Apr 30, 2009 11:35
I am beyond "bored out of my skull". There's no work to be done today. NONE. What little there was to do, I've done it. BLARGH. I've read all my LJcomms, I've read through the WoW forums... ugh. I could play around with photoshop/illustrator, but I feel uncomfortable doing non-work things on work time. Yet all I'm doing right now is browsing the internet? I don't know, my priorities are screwy. At least I'm reading through AIGA.org articles, so I can make the arguement that I'm doing something relevant?
Last night we had a work fieldtrip; the New Britain Museum of American Art was hosting an AIGA event. The editor of CommArt magazine was there to speak, discuss the history of the magazine and explore changing trends in design as technology becomes more and more prevalent.
Something that stuck out to me was his argument that new technologies do not necessarily replace the old. Print media is still as relevant in the Age of the Internet as it was 20 years ago. The main difference now is a designer can't really afford to specialize in one aspect of information design, they must be able to acknowledge and incorporate elements of modern communication. For every printed magazine, there needs to be an online presence reinforcing that message, etc.

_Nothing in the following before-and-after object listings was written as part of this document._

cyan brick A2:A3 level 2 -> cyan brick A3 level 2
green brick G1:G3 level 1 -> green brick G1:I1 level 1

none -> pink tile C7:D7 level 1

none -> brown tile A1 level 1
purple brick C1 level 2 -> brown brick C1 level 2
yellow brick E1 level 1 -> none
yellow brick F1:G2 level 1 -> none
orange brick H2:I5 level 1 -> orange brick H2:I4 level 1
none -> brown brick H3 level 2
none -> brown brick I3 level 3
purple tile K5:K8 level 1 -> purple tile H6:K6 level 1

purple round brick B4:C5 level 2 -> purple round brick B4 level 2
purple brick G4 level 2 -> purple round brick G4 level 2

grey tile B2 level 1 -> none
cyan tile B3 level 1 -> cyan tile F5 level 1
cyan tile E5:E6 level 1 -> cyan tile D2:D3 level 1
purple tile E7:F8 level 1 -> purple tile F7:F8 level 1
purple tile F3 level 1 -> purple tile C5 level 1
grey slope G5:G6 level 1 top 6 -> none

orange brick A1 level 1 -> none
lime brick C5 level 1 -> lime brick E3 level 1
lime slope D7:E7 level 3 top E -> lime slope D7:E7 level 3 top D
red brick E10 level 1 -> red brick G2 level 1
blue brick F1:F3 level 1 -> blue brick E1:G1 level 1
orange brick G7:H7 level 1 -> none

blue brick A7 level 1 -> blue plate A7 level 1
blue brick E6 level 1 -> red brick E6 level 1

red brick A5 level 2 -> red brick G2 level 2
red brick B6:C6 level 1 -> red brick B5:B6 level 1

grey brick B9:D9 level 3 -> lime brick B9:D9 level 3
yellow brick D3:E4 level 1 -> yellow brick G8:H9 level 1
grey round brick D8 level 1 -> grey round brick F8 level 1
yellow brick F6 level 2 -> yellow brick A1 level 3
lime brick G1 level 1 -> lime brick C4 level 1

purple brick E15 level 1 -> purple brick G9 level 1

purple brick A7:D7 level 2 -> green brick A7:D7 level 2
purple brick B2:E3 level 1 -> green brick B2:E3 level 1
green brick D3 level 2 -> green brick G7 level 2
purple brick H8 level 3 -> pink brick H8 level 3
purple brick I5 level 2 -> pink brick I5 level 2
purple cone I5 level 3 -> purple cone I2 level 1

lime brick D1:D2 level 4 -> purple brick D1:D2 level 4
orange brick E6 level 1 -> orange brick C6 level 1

Made me feel hopeful that I'm not working in a dying industry (direct mail was even specifically mentioned as a modern print innovation, full of potential for growth and ideas).
----
OH, we were also given a full hour before the talk to explore the museum, which was very awesome. I haven't walked around an art museum since I left VCU, and I need to do it more often. Such a creative inspiration. I have mixed feelings about it, though. Currently, the museum is displaying donated works that will be auctioned off, and seriously....... Some of that stuff is not worth the starting bid. Several pieces were like "oh, let me just squeeze some random colors out and mess around with a single brush". Literally, nothing but scribbles, no form or composition or rhythm or skill. No value or message in them what so ever. Not even worth hanging on a wall for soothing-but-ultimately-dismissible-eyecandy in a corporate hallway.
And people are passing that crap off as fine art? I could do that crap in 15 minutes.
And then I asked myself, "Why DIDN'T I do that crap in 15 minutes?" And I began to grudgingly admire these "artists" for at least producing something to put on a wall publicly, because that in itself takes a lot of guts. I think I suffer from extreme self-criticism and censure. Something I'd like to change.